I here what you're saying grabbing the rim to seat the primer. However, if doesn't matter because I still measure for seating depth, 0.002-0.003 below flush, using my calipers which measure off the base.

I understand the cases are dynamic and changing to some degree with every firing. The brass is flowing etc. BUT..it makes me feel better knowing at least from the baseline my cases are consistent. I shoot < 500 yards but I always strive for good reloads in hopes to make clean/fast harvest.

Realistically, if I took the time to find out which pieces of brass shoots best, it would be time well spent!! Shoot the brass, if shoots good, put it in the good lot. If still shoots good 2nd time around keep them in the good lot. Etc. If brass shoots bad, goes in the bad lot, shoot 2nd time if still bad, be done with it. If shoots good keep it in the bad > good lot. If shoots good a 3rd time likely good brass but poor first shot. If it shoots bad, now 2/3 bad, if goes in the bad lot permanently.
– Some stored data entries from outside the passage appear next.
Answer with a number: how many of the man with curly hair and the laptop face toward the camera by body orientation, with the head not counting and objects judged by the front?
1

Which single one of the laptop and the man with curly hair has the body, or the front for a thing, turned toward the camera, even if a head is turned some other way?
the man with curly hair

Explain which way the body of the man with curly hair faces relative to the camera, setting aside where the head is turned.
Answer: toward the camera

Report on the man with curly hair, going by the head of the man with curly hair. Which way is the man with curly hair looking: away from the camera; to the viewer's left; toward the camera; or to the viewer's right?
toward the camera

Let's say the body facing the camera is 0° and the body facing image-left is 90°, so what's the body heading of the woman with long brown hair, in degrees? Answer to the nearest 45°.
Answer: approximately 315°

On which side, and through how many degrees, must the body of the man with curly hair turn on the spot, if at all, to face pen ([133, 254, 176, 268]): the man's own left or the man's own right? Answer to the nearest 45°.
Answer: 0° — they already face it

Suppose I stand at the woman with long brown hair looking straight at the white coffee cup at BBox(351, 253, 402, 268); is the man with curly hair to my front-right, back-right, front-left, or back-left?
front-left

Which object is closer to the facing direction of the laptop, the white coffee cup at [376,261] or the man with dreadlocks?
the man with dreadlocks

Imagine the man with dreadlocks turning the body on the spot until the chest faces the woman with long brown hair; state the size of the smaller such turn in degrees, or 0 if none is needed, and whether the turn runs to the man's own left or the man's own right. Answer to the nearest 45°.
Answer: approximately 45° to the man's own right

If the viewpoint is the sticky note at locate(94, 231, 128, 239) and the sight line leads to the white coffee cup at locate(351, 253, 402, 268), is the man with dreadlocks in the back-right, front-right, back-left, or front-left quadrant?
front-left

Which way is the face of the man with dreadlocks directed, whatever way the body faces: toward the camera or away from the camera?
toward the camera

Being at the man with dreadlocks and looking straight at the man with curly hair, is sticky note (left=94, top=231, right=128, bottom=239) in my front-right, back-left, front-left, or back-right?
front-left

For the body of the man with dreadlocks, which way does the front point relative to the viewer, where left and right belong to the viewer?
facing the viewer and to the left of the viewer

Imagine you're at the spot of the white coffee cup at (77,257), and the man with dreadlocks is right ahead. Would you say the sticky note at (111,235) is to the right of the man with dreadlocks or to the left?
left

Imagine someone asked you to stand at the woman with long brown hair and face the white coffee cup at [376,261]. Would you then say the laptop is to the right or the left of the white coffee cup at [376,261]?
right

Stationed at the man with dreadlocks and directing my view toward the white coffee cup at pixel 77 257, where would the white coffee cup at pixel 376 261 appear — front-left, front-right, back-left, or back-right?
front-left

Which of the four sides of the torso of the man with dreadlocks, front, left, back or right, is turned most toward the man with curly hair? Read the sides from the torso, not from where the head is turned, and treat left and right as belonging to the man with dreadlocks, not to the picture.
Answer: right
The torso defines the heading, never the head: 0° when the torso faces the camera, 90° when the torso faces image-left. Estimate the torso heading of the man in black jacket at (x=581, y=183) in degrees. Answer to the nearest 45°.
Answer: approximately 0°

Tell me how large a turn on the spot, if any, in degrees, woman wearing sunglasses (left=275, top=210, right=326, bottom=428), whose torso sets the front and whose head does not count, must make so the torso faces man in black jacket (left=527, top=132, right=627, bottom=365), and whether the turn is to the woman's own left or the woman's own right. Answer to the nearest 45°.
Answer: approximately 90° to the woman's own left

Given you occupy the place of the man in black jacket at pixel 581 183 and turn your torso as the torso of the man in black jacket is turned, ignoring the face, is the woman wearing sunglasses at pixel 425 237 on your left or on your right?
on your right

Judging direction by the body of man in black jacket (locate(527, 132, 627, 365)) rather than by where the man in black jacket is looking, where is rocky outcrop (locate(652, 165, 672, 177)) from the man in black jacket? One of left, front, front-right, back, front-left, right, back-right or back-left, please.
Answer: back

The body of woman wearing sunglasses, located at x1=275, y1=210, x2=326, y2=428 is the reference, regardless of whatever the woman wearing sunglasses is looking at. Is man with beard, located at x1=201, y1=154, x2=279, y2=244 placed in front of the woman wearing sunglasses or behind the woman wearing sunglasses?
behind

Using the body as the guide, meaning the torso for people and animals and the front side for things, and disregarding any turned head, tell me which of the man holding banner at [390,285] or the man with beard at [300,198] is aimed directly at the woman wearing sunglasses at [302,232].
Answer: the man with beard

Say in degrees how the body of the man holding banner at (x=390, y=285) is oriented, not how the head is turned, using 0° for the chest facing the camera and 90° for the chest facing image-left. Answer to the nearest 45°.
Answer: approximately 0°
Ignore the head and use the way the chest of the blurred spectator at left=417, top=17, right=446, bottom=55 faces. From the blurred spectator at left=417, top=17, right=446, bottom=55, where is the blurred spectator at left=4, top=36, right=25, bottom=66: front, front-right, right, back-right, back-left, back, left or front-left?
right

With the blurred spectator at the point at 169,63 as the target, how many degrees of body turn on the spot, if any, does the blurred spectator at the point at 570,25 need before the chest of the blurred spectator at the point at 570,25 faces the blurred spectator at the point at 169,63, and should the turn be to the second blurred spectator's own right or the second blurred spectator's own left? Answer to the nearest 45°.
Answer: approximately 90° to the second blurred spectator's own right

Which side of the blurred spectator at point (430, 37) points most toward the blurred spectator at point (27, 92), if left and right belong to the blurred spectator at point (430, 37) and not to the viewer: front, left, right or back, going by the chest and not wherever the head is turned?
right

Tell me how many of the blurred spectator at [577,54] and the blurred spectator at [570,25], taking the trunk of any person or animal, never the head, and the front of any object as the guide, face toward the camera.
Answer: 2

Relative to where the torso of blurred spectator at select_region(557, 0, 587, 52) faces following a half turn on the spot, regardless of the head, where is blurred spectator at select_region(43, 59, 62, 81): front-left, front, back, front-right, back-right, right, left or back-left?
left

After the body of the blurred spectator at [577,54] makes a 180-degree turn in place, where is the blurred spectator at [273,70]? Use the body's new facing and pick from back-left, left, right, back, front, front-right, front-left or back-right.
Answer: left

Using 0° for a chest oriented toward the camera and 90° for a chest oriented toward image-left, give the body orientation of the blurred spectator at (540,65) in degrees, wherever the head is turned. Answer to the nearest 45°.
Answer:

I probably end up with a dam good lot of brass regardless of brass specs. Truth be told I don't have the time.

Point is some brass shoots well but it's not always clear why. Some brass may have near perfect specs but be inconsistent. Other brass have have subpar specs but consistently shoots well.
It's the rabbit hole of reloading. You think you figured it out then you realize you haven't. HaHa!
definitely hit the nail on the head on the last statement!